Exercise materials:
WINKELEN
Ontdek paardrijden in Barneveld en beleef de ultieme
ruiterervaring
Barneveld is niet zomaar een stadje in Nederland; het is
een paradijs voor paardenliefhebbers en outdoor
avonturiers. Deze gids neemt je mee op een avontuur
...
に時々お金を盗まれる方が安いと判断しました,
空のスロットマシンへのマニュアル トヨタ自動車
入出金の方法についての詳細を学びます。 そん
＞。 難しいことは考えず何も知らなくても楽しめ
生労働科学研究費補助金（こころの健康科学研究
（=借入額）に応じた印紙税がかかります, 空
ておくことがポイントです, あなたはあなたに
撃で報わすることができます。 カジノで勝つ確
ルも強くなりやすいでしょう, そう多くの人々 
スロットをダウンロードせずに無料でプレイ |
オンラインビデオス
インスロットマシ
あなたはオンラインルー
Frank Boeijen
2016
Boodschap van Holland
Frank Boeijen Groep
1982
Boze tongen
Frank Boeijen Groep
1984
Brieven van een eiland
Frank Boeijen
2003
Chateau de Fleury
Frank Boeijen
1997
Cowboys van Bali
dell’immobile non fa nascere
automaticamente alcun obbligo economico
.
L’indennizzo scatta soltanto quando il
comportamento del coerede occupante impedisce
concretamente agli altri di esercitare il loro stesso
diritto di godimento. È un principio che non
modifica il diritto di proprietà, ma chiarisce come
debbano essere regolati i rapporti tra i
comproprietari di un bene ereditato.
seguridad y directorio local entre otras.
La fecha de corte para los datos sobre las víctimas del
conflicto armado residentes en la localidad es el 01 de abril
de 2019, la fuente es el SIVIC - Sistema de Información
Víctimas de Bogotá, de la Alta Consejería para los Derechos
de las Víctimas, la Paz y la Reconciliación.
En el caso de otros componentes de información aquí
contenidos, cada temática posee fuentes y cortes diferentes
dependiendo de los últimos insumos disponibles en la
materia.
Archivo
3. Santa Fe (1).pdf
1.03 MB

Activity: Report every line of the data above that contains the string "Barneveld" by copying it in full.

Exercise response:
Ontdek paardrijden in Barneveld en beleef de ultieme
Barneveld is niet zomaar een stadje in Nederland; het is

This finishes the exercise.